Both the Hawaii government and the migrants argue that the U.S. government should take responsibility for their health treatments.

But federal Medicaid funding to the migrant islanders was slashed when welfare reform passed in 1996, resulting in Hawaii picking up the tab. U.S. Rep. Neil Abercrombie, D-Hawaii, said he is trying to reinstate Medicaid benefits for compact migrants as part of the pending health care legislation.

“The United States cannot wash its hands clear of this responsibility because the islands will still have that nuclear testing effect for the next 2,000 years,” said William Swain of the Marshallese community organization Pa Emman Kabjere, which means “don’t let go of a good hand.”

In Swain’s family, 15 siblings on his father’s side died from cancer, with the men suffering from thyroid cancer and the women from urine and breast cancer, he said.
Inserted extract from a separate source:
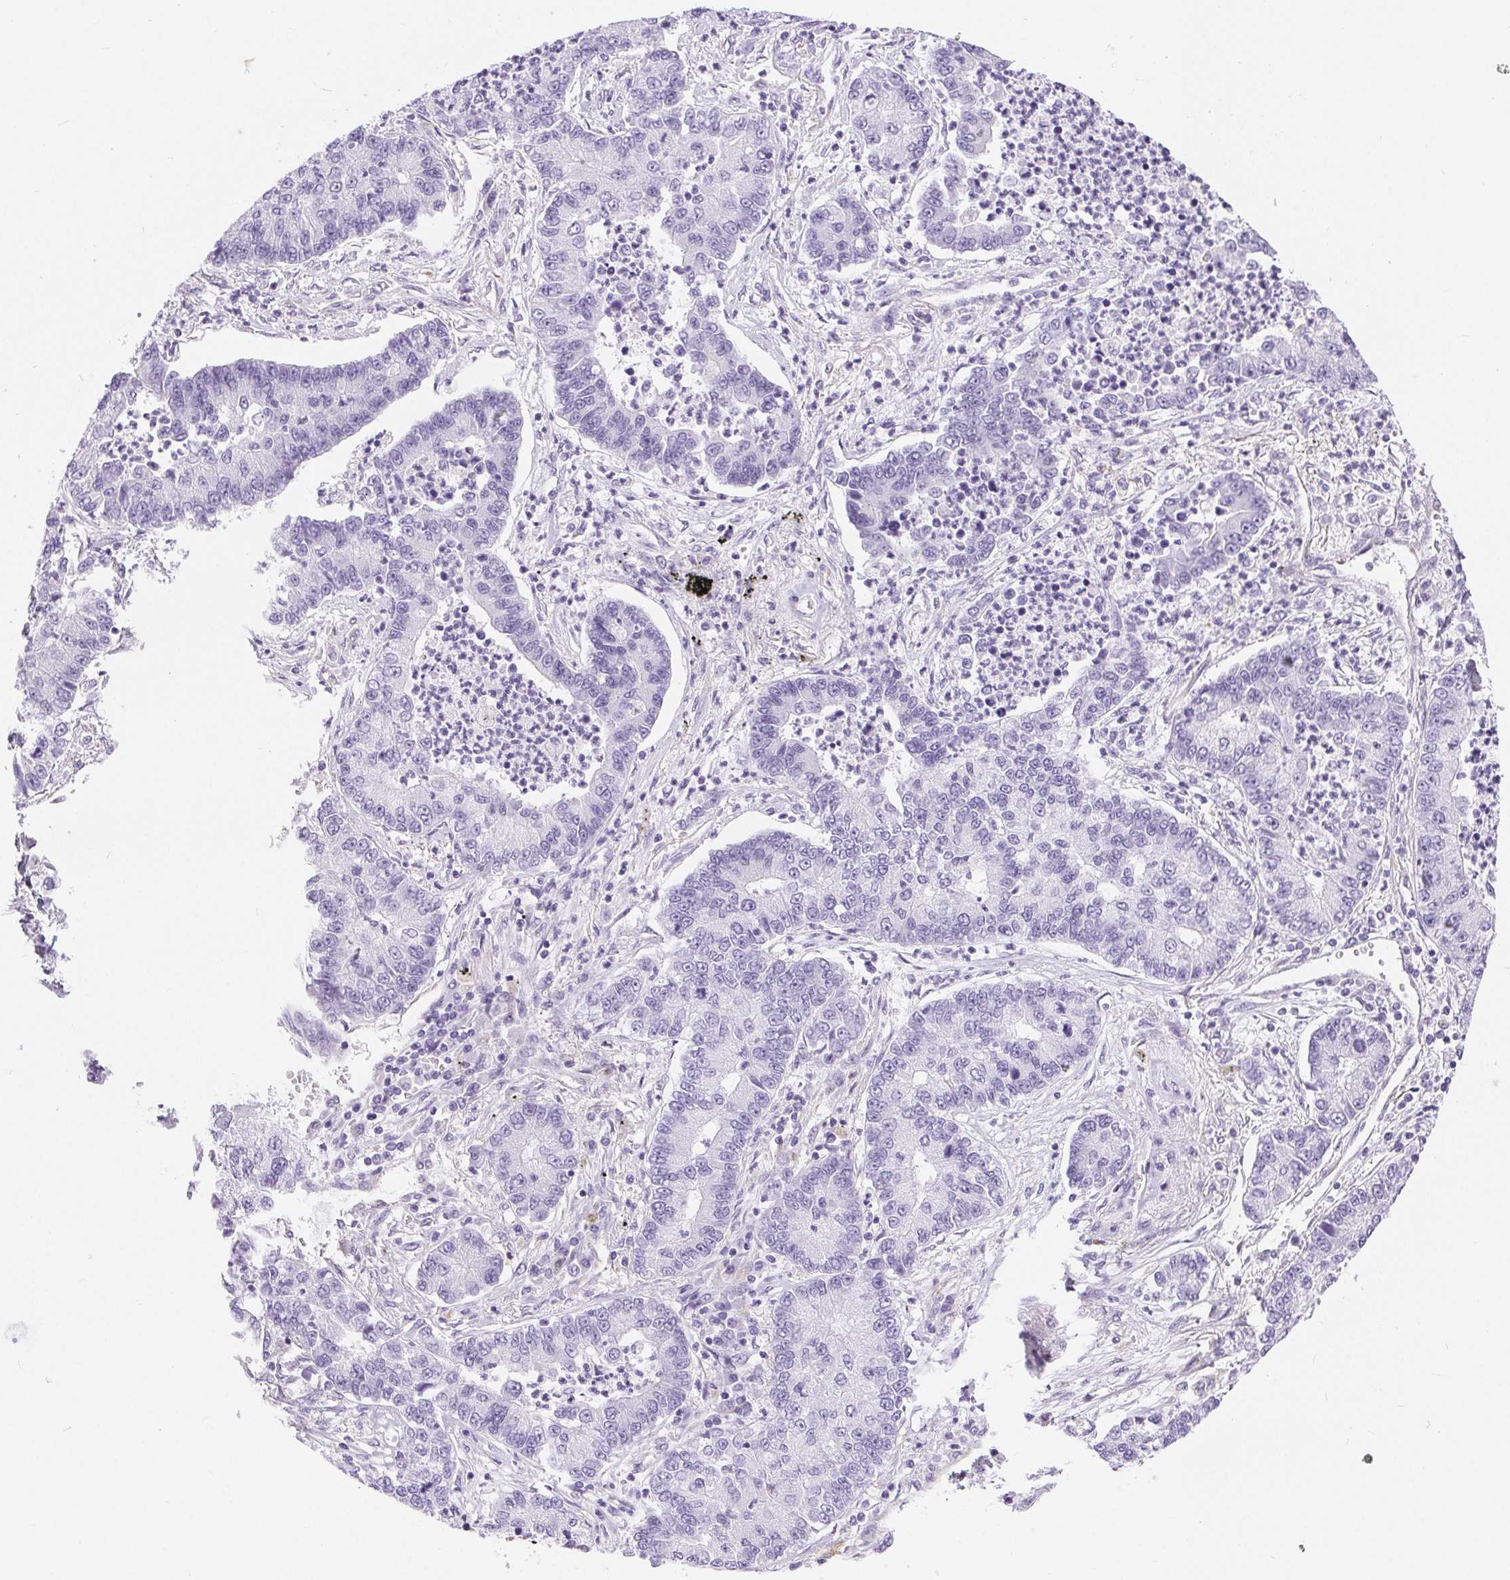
{"staining": {"intensity": "negative", "quantity": "none", "location": "none"}, "tissue": "lung cancer", "cell_type": "Tumor cells", "image_type": "cancer", "snomed": [{"axis": "morphology", "description": "Adenocarcinoma, NOS"}, {"axis": "topography", "description": "Lung"}], "caption": "The histopathology image displays no staining of tumor cells in lung cancer (adenocarcinoma).", "gene": "GFAP", "patient": {"sex": "female", "age": 57}}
His 12-year-old niece has been diagnosed with thyroid cancer, and his older brother died from thyroid cancer two months ago.

While the government lacks data showing how quickly people are moving from these island nations, there were about 12,215 migrants of the Compact of Free Association states living in Hawaii in 2008, according to the U.S. Census Bureau.

Many of the migrants said it’s racially discriminatory for the U.S. government to grant lifesaving health coverage to poor Americans while denying it to them.

“It’s wrong for people to be so prejudiced,” said Tita Raed of Micronesians United. “Most of the people in Hawaii moved here. This is not their native island, but they’re upset when other people move here.”